Below are some records; quote exactly the lines from the one that contains "Image 2: Segment" through the one that contains "Image 3: Top", inclusive, and no others.

- Opening Delimiter -

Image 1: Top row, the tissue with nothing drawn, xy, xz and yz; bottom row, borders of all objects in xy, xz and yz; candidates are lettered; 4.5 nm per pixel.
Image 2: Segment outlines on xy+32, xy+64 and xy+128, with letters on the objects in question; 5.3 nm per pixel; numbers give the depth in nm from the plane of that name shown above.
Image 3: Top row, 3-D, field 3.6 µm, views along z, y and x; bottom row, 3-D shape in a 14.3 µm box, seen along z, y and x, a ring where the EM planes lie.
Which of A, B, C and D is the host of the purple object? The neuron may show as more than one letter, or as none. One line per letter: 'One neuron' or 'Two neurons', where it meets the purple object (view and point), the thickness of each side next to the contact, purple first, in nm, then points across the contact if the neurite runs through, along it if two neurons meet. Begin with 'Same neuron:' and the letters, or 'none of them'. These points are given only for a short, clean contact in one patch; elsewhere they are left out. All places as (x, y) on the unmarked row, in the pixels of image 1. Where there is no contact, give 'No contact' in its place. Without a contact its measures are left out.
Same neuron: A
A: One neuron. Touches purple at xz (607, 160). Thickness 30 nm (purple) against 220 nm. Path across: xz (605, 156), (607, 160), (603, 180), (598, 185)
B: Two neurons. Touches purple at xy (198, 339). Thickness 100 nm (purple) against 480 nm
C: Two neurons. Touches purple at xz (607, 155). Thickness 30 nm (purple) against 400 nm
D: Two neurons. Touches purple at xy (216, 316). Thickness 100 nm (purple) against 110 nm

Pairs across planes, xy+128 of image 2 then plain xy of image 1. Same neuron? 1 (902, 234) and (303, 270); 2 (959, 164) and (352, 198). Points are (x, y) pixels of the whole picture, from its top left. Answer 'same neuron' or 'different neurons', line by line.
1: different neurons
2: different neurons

- Closing Delimiter -

ANSWER TO THIS PROBLEM
Image 2: Segment outlines on xy+32, xy+64 and xy+128, with letters on the objects in question; 5.3 nm per pixel; numbers give the depth in nm from the plane of that name shown above.
Image 3: Top row, 3-D, field 3.6 µm, views along z, y and x; bottom row, 3-D shape in a 14.3 µm box, seen along z, y and x, a ring where the EM planes lie.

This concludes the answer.